Dealing with dead, old or deformed bodies produces, depending on socio-historical context and setting, as much group charisma as group disgrace (Elias and Scotson 1965; Elias 1994). The set of issues pertaining to ‘dirty work’, recurrent in the book’s contributions, illustrates that contention quite well. ‘Dirty work’ can spawn as much stigma as value – Everett Hughes (1996) himself would insist on that idea. Approaching the objects of disgust can thus produce social value. The interviews I, along with two colleagues, had the chance to carry out with home carers catering for elderly and handicapped persons’ needs (Blondel, Delzescaux and Fermon 2013) demonstrated that successfully persuading elderly people to accept a wash, and carrying it out in a state-of-the-art fashion enables carers not only to make visible the quality of their work (the person then being clean, well dressed, with proper make-up), but also its objective social relevance, both individual and collective. Thus, a porosity of boundaries here exists between the honourable and the shameful.
In the end, disgust appears to be a consistent and transdisciplinary object of social-scientific inquiry.
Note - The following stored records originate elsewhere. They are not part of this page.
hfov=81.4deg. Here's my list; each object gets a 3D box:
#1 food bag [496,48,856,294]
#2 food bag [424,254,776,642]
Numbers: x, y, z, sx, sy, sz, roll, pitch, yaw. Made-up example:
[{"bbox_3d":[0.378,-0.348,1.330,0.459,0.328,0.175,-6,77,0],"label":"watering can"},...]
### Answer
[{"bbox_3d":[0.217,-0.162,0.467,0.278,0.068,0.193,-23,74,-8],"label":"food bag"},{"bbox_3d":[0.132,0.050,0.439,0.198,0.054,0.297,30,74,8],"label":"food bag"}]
Some leads are here thoroughly explored: social distancing, symbolic contagion, the hygienisation of social space. However, some others are only mentioned in passing and would benefit from further research: the modes of socialisation applied to the objects of disgust, as well as the conversion of the dirty work into a rewarding job. By all accounts, the field of studies which this book opens up in favour of the auscultation of social space proves here to be full of promises.
References
- Ansart, P. (1983) La gestion des passions politiques. Lausanne : L’Age d’Homme.
- Ansart, P. (1997) Les cliniciens des passions politiques. Paris : Éditions du Seuil.
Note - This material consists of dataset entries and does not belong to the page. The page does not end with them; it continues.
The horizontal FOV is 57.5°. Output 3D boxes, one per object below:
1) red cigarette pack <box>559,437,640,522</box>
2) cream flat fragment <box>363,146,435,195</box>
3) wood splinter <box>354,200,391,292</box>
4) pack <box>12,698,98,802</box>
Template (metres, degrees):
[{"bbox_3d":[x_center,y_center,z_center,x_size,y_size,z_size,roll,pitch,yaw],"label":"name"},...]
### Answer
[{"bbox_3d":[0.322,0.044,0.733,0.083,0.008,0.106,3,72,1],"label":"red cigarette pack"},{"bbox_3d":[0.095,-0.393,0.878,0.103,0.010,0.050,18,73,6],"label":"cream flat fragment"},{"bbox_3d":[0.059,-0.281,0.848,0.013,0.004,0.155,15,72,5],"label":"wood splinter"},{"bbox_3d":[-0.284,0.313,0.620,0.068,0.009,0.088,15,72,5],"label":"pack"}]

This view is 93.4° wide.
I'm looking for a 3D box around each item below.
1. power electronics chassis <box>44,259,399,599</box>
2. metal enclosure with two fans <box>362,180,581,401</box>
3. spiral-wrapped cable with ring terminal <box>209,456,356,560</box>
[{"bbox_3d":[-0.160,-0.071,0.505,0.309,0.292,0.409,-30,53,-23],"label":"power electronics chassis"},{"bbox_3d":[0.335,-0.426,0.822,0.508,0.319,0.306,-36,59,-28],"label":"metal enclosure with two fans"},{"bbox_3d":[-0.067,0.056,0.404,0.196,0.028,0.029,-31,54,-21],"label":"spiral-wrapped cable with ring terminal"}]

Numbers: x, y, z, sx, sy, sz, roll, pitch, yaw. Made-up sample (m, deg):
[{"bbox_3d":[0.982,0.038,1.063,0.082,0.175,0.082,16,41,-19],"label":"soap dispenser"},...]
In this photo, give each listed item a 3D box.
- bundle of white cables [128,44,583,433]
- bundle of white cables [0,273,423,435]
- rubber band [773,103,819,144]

- Blondel F., and Delzescaux, S. (2018), Aux confins de la grande dépendance. Paris: Erès.
- Blondel, F. ; S. Delzescaux and Fermon, B. (2013), ‘Mesure de la qualité et qualité de la mesure de l’aide à domicile : construction des points de vue sur la qualité de l’aide à domicile’. CNSA-Drees-MIRe Report.
- Delzescaux, S. (2016) Norbert Elias. Distinction, conscience et violence. Paris: Armand Colin.
- Elias, N. (1977 [1939) La civilisation des mœurs, trans. Pierre Kamitzer. Paris, Calmann-Lévy ‘Pluriel’.
- Elias, N., and J.L. Scotson (1994 [1965]), The Established and Outsiders: A Sociological Enquiry into Community Problems, second edition. London: Sage.
- Goffman, E. (1986 [1963]) Stigmate. Les usages sociaux du handicap, trans. Alain Kihm. Paris: Les éditions de minuit.
- Hughes, E.C. (1996) Le regard sociologique. Essais choisis. Paris: Editions de l’EHESS.
- Swaan, A. de. (2016 [2014]) Diviser pour tuer. Les régimes génocidaires et leurs hommes de Main, trans. Bertrand Abraham. Paris: Éditions du Seuil.